Kritik an seiner Stellung und seiner Person wußte der clevere Jurist gar nicht zu schätzen. Wer es dennoch wagte, mußte auf dem politischen Parkett mit bitterer Rache rechnen oder geriet in die

Mühlen der Justiz. Das erfuhr zum Beispiel jüngst eine biedere Hausfrau, die aufgrund eines kritischen Leserbriefs wegen Ehrverletzung vor den Kadi gezerrt wurde und verlor.

Dieses Urteil erregte einiges Aufsehen, und auch durch andere Vorkommnisse schaffte sich der mächtige Ständeherr nicht nur Freunde. Auffallend kühl war denn auch der Empfang, den ihm seine Landsleute im Dezember des vergangenen Jahres bereiteten, als er in der Bundeshauptstadt zum Präsidenten des Ständerates gewählt wurde, obwohl sich der kleine und arme Kanton dadurch sehr geehrt vorkommen mußte.

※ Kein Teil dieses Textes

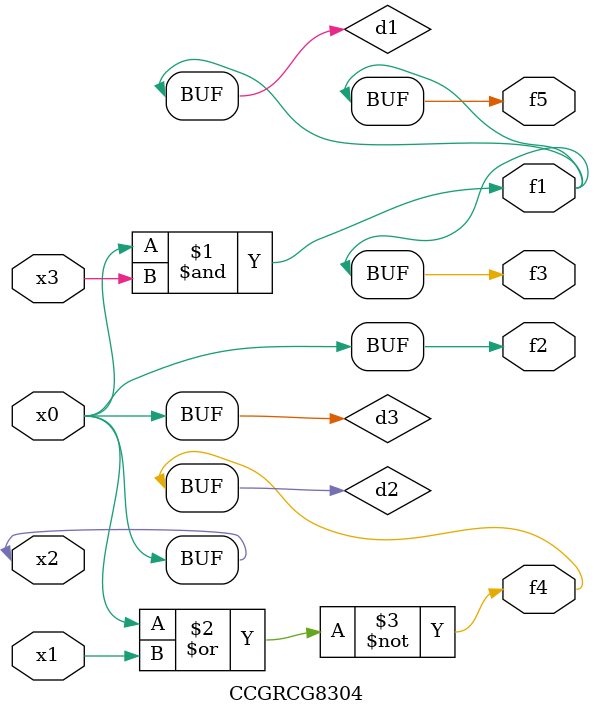
<source format=v>
module CCGRCG8304(
	input x0, x1, x2, x3,
	output f1, f2, f3, f4, f5
);

	wire d1, d2, d3;

	and (d1, x2, x3);
	nor (d2, x0, x1);
	buf (d3, x0, x2);
	assign f1 = d1;
	assign f2 = d3;
	assign f3 = d1;
	assign f4 = d2;
	assign f5 = d1;
endmodule

</source>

Auch einige andere Warnschüsse bereiteten das Terrain für die Schlappe vor, die Dillier unlängst hinnehmen mußte. So wählte ihn das Kantonsparlament überraschend nicht zum Präsidenten des Bankrates des kantonalen Finanzinstituts.

Dennoch erwartete man im Ring bei der Bestätigungswahl für das Ständeratsamt höchstens ein Donnergrollen. Doch das Landvolk war sehr ungnädig gestimmt. Ohne daß es überhaupt zu einer Diskussion oder der Portierung eines Gegenkandidaten gekommen wäre, verweigerte das Volk Dillier das Vertrauen.

Seit Menschengedenken erstmals muß nun der Ständerat einen neuen Präsidenten mitten in der Amtszeit wählen. Kein Wunder, daß man in der Schweizer Po-lit-Szene derzeit Gesprächsstoff hat.